▸ Your goal:
Start to finish, print the entries exactly, and carry none of the pictures over.

── Data for this exercise ──

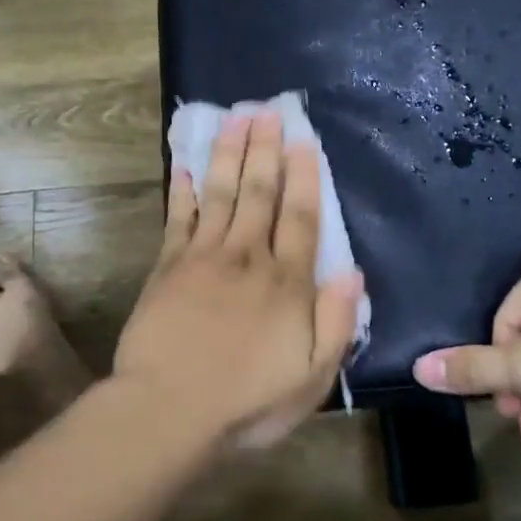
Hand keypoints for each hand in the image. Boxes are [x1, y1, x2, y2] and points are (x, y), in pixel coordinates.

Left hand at [115, 111, 365, 449]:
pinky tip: (184, 164)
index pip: (301, 218)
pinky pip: (178, 218)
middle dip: (265, 149)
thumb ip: (335, 323)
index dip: (304, 177)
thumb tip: (353, 272)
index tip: (303, 141)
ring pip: (220, 193)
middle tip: (266, 110)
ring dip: (228, 154)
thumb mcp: (312, 377)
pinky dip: (182, 190)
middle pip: (259, 193)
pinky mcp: (167, 267)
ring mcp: (203, 258)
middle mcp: (247, 258)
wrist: (169, 410)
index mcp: (287, 283)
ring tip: (234, 118)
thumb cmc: (247, 401)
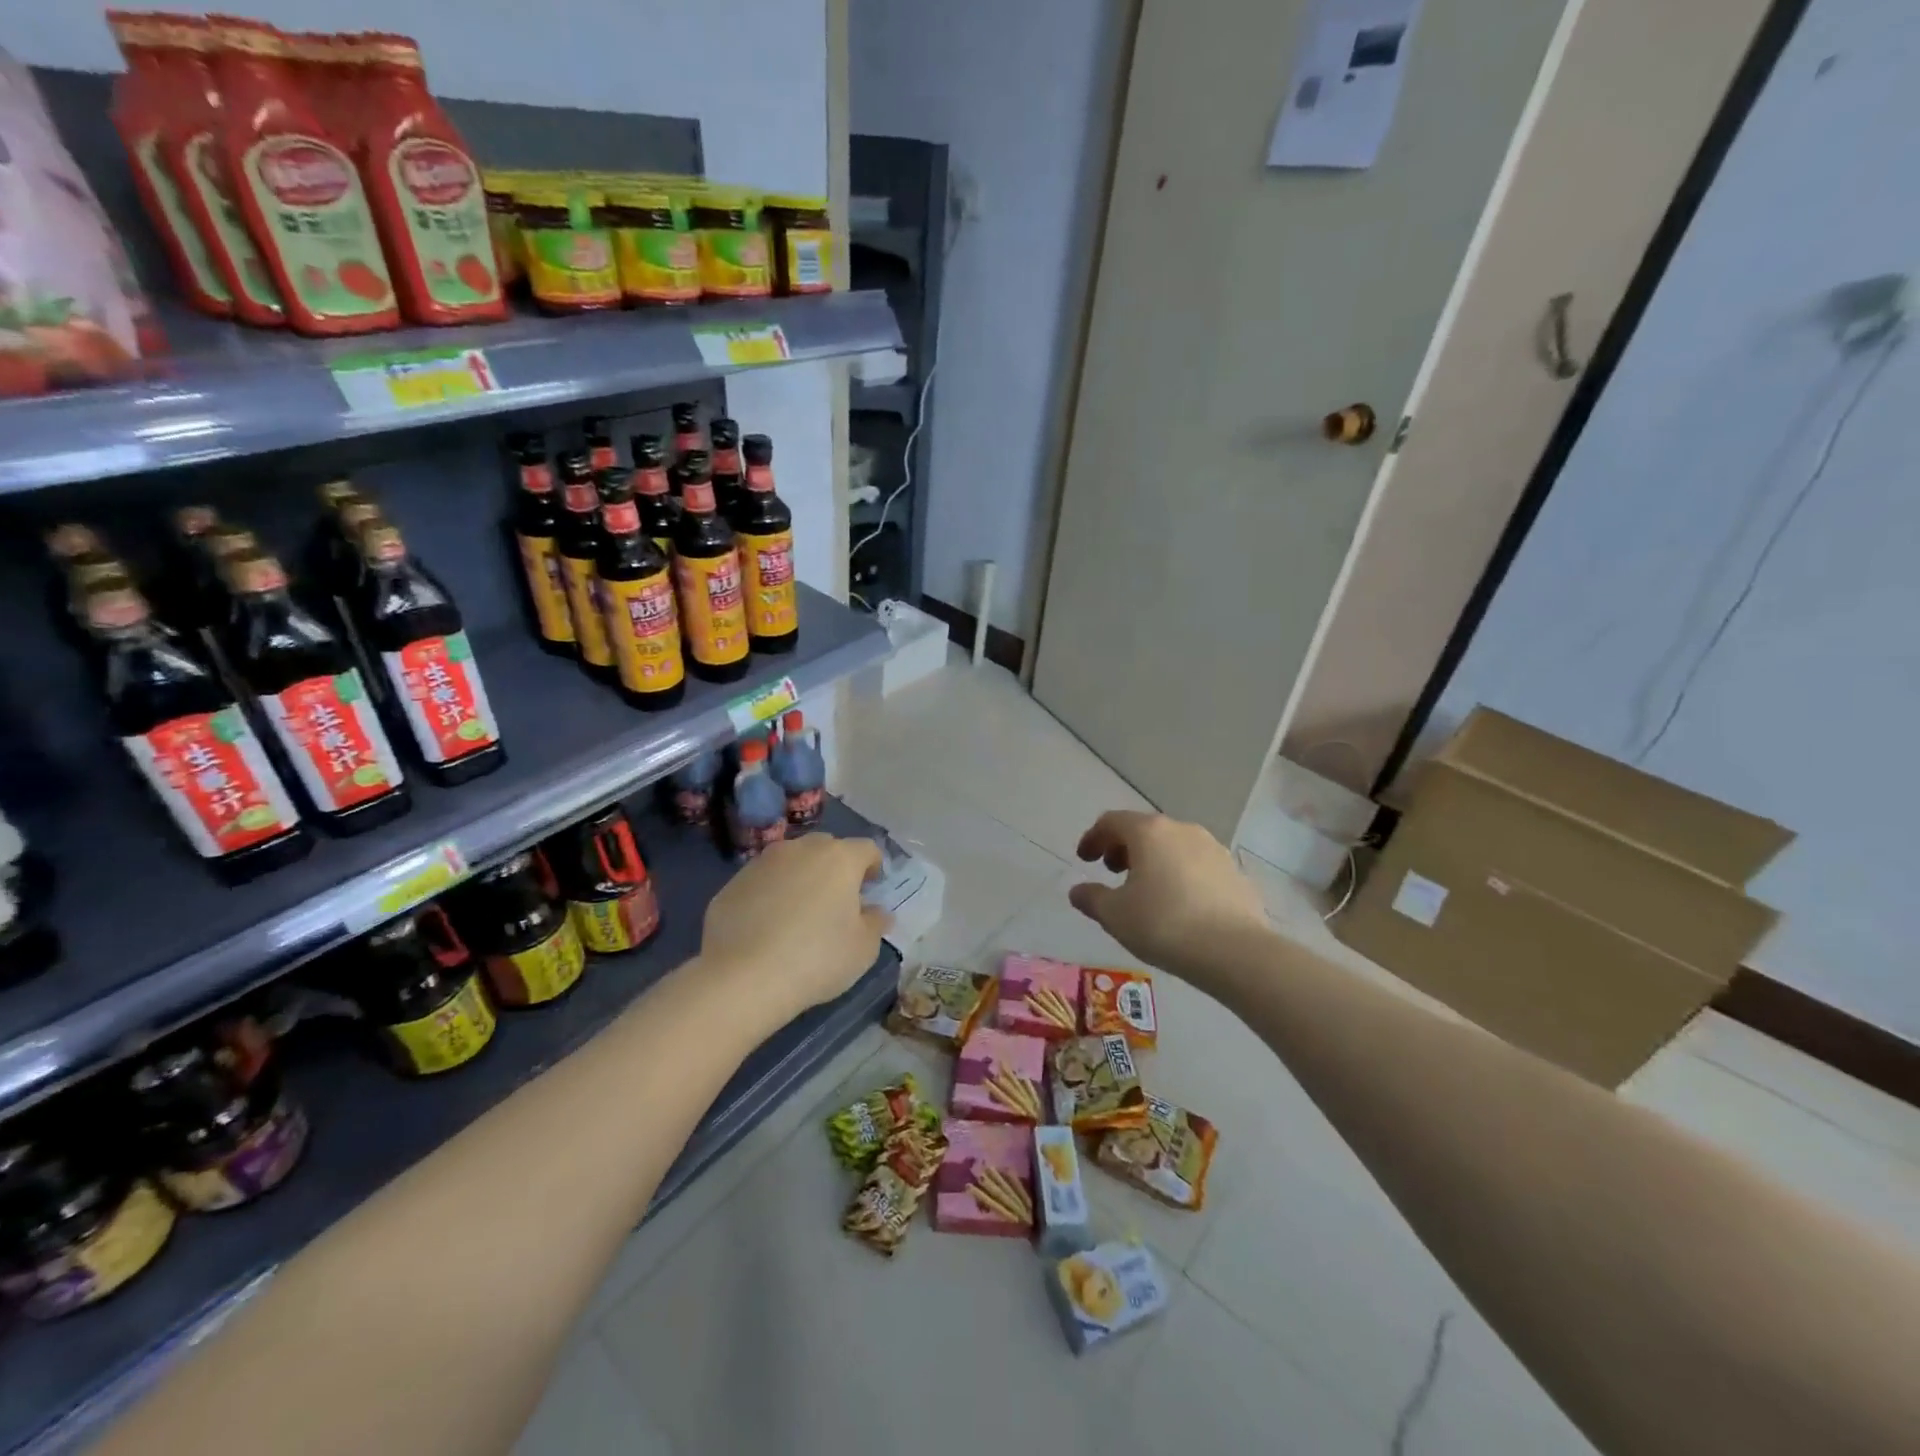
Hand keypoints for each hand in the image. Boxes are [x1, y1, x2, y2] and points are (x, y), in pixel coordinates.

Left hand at [699, 834, 889, 1022]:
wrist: (743, 978)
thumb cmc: (816, 958)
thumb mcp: (863, 948)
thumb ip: (875, 922)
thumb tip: (875, 911)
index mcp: (839, 858)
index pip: (866, 849)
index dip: (873, 867)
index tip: (871, 889)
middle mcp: (801, 849)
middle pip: (827, 848)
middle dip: (835, 868)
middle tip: (836, 901)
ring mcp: (762, 863)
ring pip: (791, 861)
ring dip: (800, 878)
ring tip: (798, 914)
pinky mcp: (733, 883)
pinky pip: (763, 882)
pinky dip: (770, 895)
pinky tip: (767, 927)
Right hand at [1068, 811, 1268, 982]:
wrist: (1235, 951)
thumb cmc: (1163, 924)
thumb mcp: (1114, 915)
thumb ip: (1091, 898)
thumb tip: (1078, 891)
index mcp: (1149, 832)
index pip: (1112, 822)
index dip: (1093, 838)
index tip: (1084, 859)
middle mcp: (1182, 830)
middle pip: (1144, 829)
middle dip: (1123, 847)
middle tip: (1112, 872)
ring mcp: (1213, 848)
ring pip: (1173, 845)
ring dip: (1153, 860)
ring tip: (1145, 889)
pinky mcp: (1234, 871)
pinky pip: (1196, 865)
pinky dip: (1179, 874)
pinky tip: (1179, 903)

───

▸ Exercise response:
Hand keypoints for each hand in the image. Boxes are [x1, y1, x2, y2] and points are (x, y), in pixel coordinates.

Left hand at [115, 111, 365, 449]:
pinky tip: (184, 164)
index pip: (301, 218)
pinky pip: (178, 218)
middle dip: (265, 149)
thumb ip: (335, 323)
index dip: (304, 177)
thumb tip: (353, 272)
index tip: (303, 141)
ring pip: (220, 193)
middle tip: (266, 110)
ring dip: (228, 154)
thumb mcp: (312, 377)
pinky dip: (182, 190)
middle pip: (259, 193)
pinky mcp: (167, 267)
ring mcp: (203, 258)
middle mcp: (247, 258)
wrist: (169, 410)
index mcp: (287, 283)
ring tip: (234, 118)
thumb cmc: (247, 401)
Hand keypoints for each hand in the image. Boxes are [x1, y1, x2, y2] and points are (x, y), in pixel coordinates.

Left hand at [699, 834, 889, 1022]:
wrist: (743, 978)
thumb cmc: (816, 958)
thumb mcp: (863, 948)
thumb ip: (875, 922)
thumb tip: (875, 911)
index mcp: (839, 858)
index pip: (866, 849)
index dip: (873, 867)
index tip: (871, 889)
middle mcp: (801, 849)
middle pip: (827, 848)
middle dip: (835, 868)
middle tip: (836, 901)
ring mcp: (762, 863)
ring pip: (791, 861)
ring dip: (800, 878)
ring tip: (798, 914)
pinky mcp: (733, 883)
pinky pip: (763, 882)
pinky dip: (770, 895)
pinky tip: (767, 927)
Right hand at [1068, 811, 1268, 982]:
wrist: (1235, 951)
thumb cmc: (1163, 924)
thumb mcp: (1114, 915)
thumb ip: (1091, 898)
thumb tip: (1078, 891)
index mcp: (1149, 832)
index pip: (1112, 822)
index dip: (1093, 838)
index tip: (1084, 859)
middle mcp: (1182, 830)
middle pip: (1144, 829)
middle dip: (1123, 847)
middle tip: (1112, 872)
ring mcp: (1213, 848)
ring pip: (1173, 845)
ring dip: (1153, 860)
ring tip: (1145, 889)
pinky mcp: (1234, 871)
pinky pip: (1196, 865)
pinky dip: (1179, 874)
pinky tip: (1179, 903)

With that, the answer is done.